In quest’area è necessario mantenere le stesse indicazioni operative e di protezione del personale e del paziente (DPI) per la zona di acceso del paziente dello studio. In particolare:

  • Invitare il paziente a reindossare la mascherina prima di uscire dall’aria operatoria
  • Sulla scrivania mettere a disposizione un erogatore di soluzione idroalcolica per la disinfezione delle mani
  • Preferire strumenti di pagamento elettronico o a distanza rispetto al contante. Proteggere con pellicola i terminali POS
  • Il paziente una volta effettuato il pagamento o discusso il piano di cura potrà essere accompagnato verso il bagno dove verrà invitato ad effettuare un lavaggio accurato delle mani prima di uscire
  • Seguendo il percorso indicato può procedere verso l’uscita dello studio, svestirsi della mascherina e, se necessario, gettarla nell’apposito contenitore per i rifiuti speciali, recuperando il proprio materiale personale
  • Disinfettare le superfici e tutti gli strumenti utilizzati dopo l’uscita del paziente all’interno dell’area amministrativa. Per quanto riguarda le tastiere dei computer vanno ricoperte con polietilene poiché la detersione accurata risulta impossibile (si applica a tutti i computer dello studio)
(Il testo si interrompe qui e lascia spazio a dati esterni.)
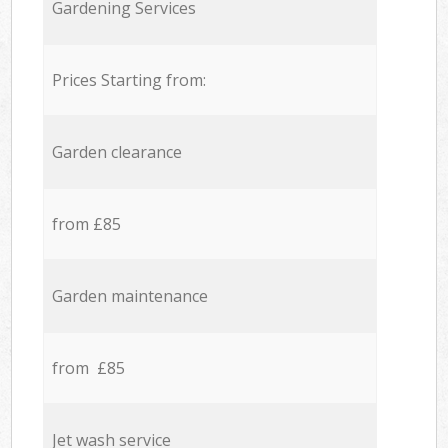
Gardening Services
Prices Starting from:
Garden clearance
from £85
Garden maintenance
from £85
Jet wash service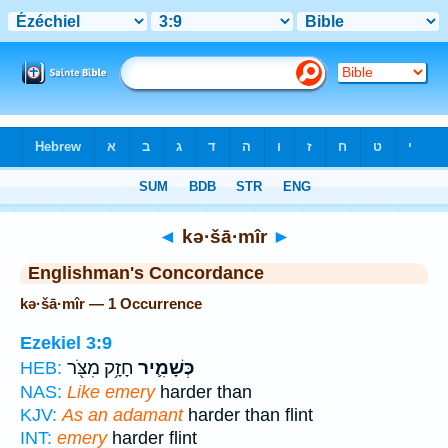
Bible
>
Strong's
> Hebrew
◄
kə·šā·mîr
►
Englishman's Concordance
kə·šā·mîr — 1 Occurrence
Ezekiel 3:9
חָזָ֥ק מִצֹּ֖ר
כְּשָׁמִ֛יר
HEB:
NAS:
Like emery
harder than
KJV:
As an adamant
harder than flint
INT:
emery
harder flint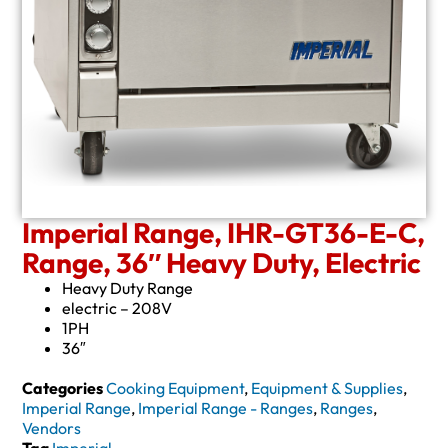
Imperial Range, IHR-GT36-E-C,
Range, 36″ Heavy Duty, Electric
Heavy Duty Range
electric – 208V
1PH
36″
Categories
Cooking Equipment
,
Equipment & Supplies
,
Imperial Range
,
Imperial Range - Ranges
,
Ranges
,
Vendors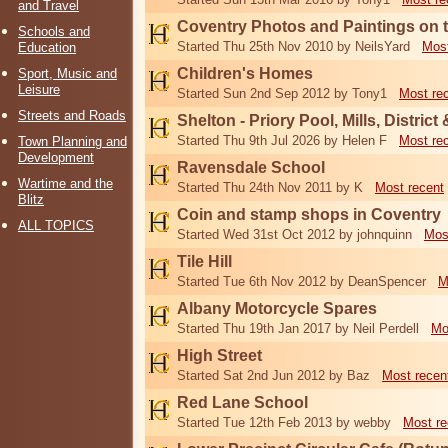
and Travel
Coventry Photos and Paintings on t
Schools and
Started Thu 25th Nov 2010 by NeilsYard
Most
Education
Children's Homes
Sport, Music and
Leisure
Started Sun 2nd Sep 2012 by Tony1
Most re
Streets and Roads
Shelton - Priory Pool, Mills, District
Started Thu 9th Jul 2026 by Helen F
Most re
Town Planning and
Development
Ravensdale School
Wartime and the
Started Thu 24th Nov 2011 by K
Most recent
Blitz
Coin and stamp shops in Coventry
ALL TOPICS
Started Wed 31st Oct 2012 by johnquinn
Mos
Tile Hill
Started Tue 6th Nov 2012 by DeanSpencer
M
Albany Motorcycle Spares
Started Thu 19th Jan 2017 by Neil Perdell
Mo
High Street
Started Sat 2nd Jun 2012 by Baz
Most recen
Red Lane School
Started Tue 12th Feb 2013 by webby
Most re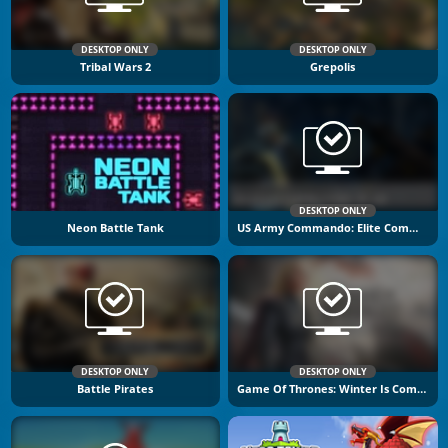
DESKTOP ONLY
DESKTOP ONLY
Tribal Wars 2
Grepolis
DESKTOP ONLY
Neon Battle Tank
US Army Commando: Elite Commando War
DESKTOP ONLY
DESKTOP ONLY
Battle Pirates
Game Of Thrones: Winter Is Coming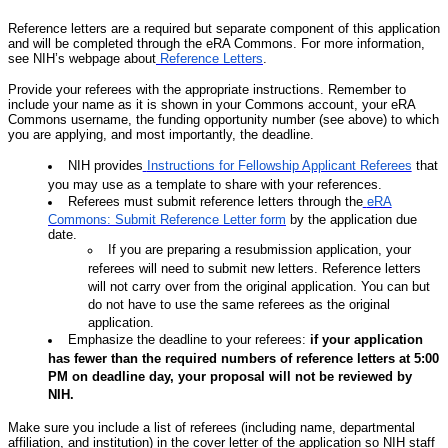
Reference letters are a required but separate component of this application
and will be completed through the eRA Commons. For more information,
see NIH’s webpage about
Reference Letters
.
Provide your referees with the appropriate instructions. Remember to
include your name as it is shown in your Commons account, your eRA
Commons username, the funding opportunity number (see above) to which
you are applying, and most importantly, the deadline.
NIH provides
Instructions for Fellowship Applicant Referees
that
you may use as a template to share with your references.
Referees must submit reference letters through the
eRA
Commons: Submit Reference Letter form
by the application due
date.
If you are preparing a resubmission application, your
referees will need to submit new letters. Reference letters
will not carry over from the original application. You can but
do not have to use the same referees as the original
application.
Emphasize the deadline to your referees:
if your application
has fewer than the required numbers of reference letters at 5:00
PM on deadline day, your proposal will not be reviewed by
NIH.
Make sure you include a list of referees (including name, departmental
affiliation, and institution) in the cover letter of the application so NIH staff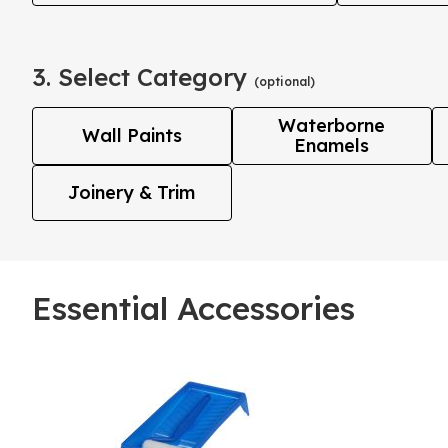
3. Select Category
(optional)
Waterborne
Wall Paints
Enamels
Joinery & Trim
Essential Accessories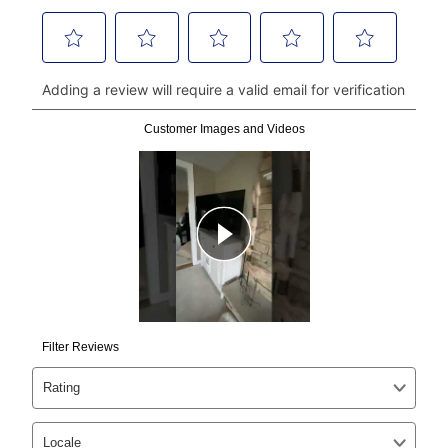
click on “Register.”
Can I pay out my lease early?
Yes. You can purchase the product at any time. If
your ownership plan is longer than 6 months, you can
take advantage of Aaron’s same as cash option. For
those new agreements with a payment option longer
than 6 months, if you payout your merchandise within
the applicable same as cash period, you will pay the
cash price, plus tax and applicable fees (if any). The
same as cash period varies by location but is
generally 120 days.
For California residents
the same
as cash option is 90 days for all rental purchase
agreements.
In addition, after the same as cash option expires, you
can purchase the merchandise for more than the cash
price but less than the total of remaining lease
payments, as described in your lease agreement. This
early purchase option
amount varies by state and is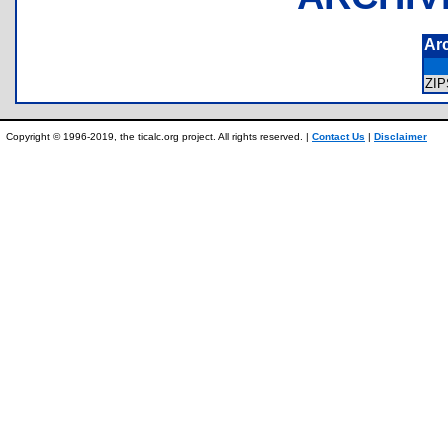
Ar
ZI
Copyright © 1996-2019, the ticalc.org project. All rights reserved. |
Contact Us
|
Disclaimer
AREA DEDICATA AL PERSONALE DI STUDIO

L’area dedicata al personale di studio è molto delicata. É importante:

  • Evitare di soggiornare in più persone contemporaneamente negli stessi ambienti, spesso piccoli
  • Mantenere le distanze di sicurezza previste
  • Prevedere un ambiente di vestizione e di svestizione idoneo
  • Garantire contenitori facilmente disinfettabili per il deposito degli oggetti personali di ciascuno elemento dello staff dello studio
  • Procedere giornalmente alla sanificazione e disinfezione delle superfici (maniglie, ante, ripiani, etc.)
SVESTIZIONE

La procedura di svestizione deve essere seguita molto scrupolosamente

  • Rimuovere il camice
  • Rimuovere il primo paio di guanti
  • Igienizzante mani con soluzione idroalcolica
  • Togliere occhiali e maschera facciale
  • Rimuovere il copricapo
  • Rimuovere la mascherina chirurgica
  • Rimuovere il secondo paio di guanti
  • Igenizzare le mani con soluzione idroalcolica

SMALTIMENTO E GESTIONE DEI RIFIUTI

  • Vista la maggiore attenzione richiesta per la pulizia delle mani e per il controllo della dispersione per via aerea dell’aerosol è raccomandabile controllare e svuotare più volte nell’arco della giornata i cestini nei bagni e nella sala di attesa. Questo anche in considerazione del fatto che i fazzoletti non devono mai fuoriuscire dal contenitore stesso
  • I rifiuti indifferenziati devono essere inseriti in almeno due sacchi e, prima di chiuderli, si deve applicare del disinfettante. É indicato lo smaltimento dei camici monouso nei rifiuti indifferenziati
  • Chiudere sempre il contenitore dopo aver applicato del disinfettante
  • Tutti i prodotti potenzialmente infetti vanno inseriti negli appositi contenitori per i “rifiuti sanitari pericolosi a rischio infettivo” (ad es. DPI contaminati): in particolare devono essere trattati ed eliminati come materiale infetto di categoria B.